Klorida adalah ion bermuatan negatif utama di luar sel dan biasanya mengikuti natrium secara erat. Klorida berperan dalam osmolalitas, dalam distribusi cairan, dan dalam keseimbangan asam-basa, karena ia bertukar dengan bikarbonat. Klorida diperiksa terutama untuk mempertajam gambaran yang diberikan elektrolit lain, bukan secara tersendiri.
Belum ada hasil untuk penanda ini.
Klorida yang meningkat paling sering menyertai dehidrasi dengan kehilangan air, dan muncul pada asidosis metabolik yang disertai kehilangan bikarbonat melalui saluran cerna atau ginjal, atau setelah pemberian salin dalam jumlah besar. Klorida yang menurun paling sering menyusul muntah berkepanjangan atau drainase lambung, penggunaan diuretik, dan penyakit paru kronik dengan retensi karbon dioksida. Karena klorida mengikuti natrium, perubahan ke arah yang sama dengan natrium biasanya menunjuk pada keseimbangan air, sedangkan pergerakan yang berlawanan menunjuk pada gangguan asam-basa. Penafsirannya merupakan wewenang dokter, bukan angka semata.
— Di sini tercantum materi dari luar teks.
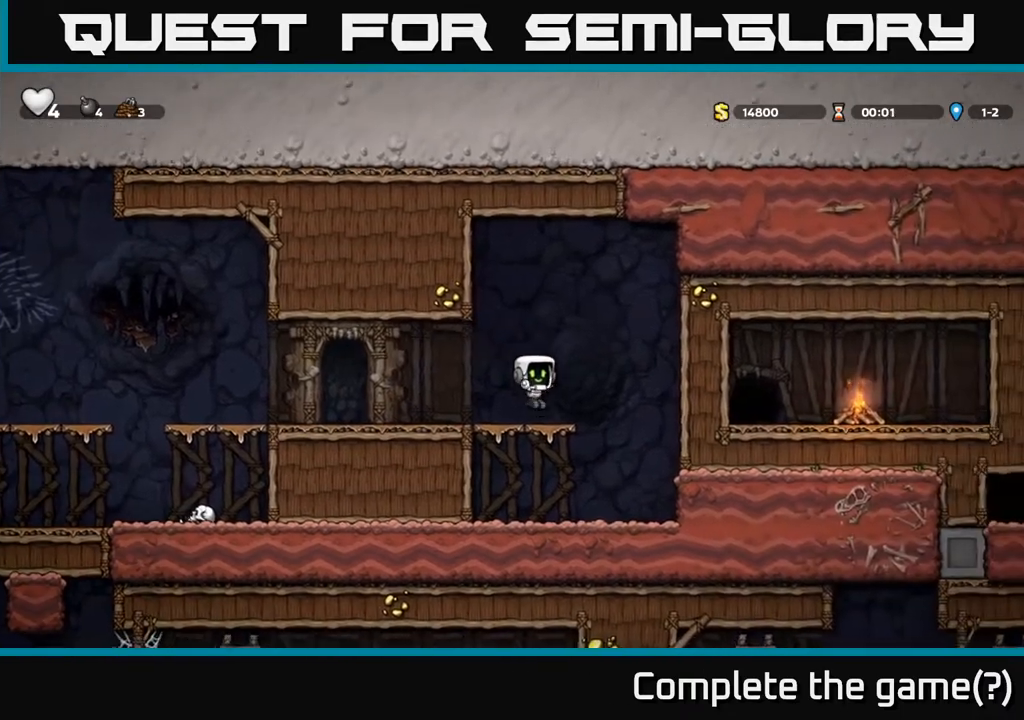
{"buttons": ["DPAD_RIGHT"], "left_stick": "center", "right_stick": "center", "events": [[117, "A", "down"], [233, "A", "up"], [250, "DPAD_DOWN", "up"], [267, "DPAD_RIGHT", "down"]]}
Lemak darah atau protein yang sangat tinggi dapat mendistorsi kadar terukur, dan sediaan yang mengandung bromida mengganggu sebagian metode pemeriksaan. Infus, muntah, atau diuretik yang baru terjadi pada hari pengambilan darah menggeser hasilnya. Klorida dibaca bersama natrium, kalium, dan bikarbonat, paling sering melalui anion gap.
Rentang referensi adalah nilai umum untuk dewasa dan bergantung pada laboratorium, metode uji, usia, dan jenis kelamin. Hanya sebagai gambaran, bukan diagnosis — diskusikan hasil dengan dokter Anda.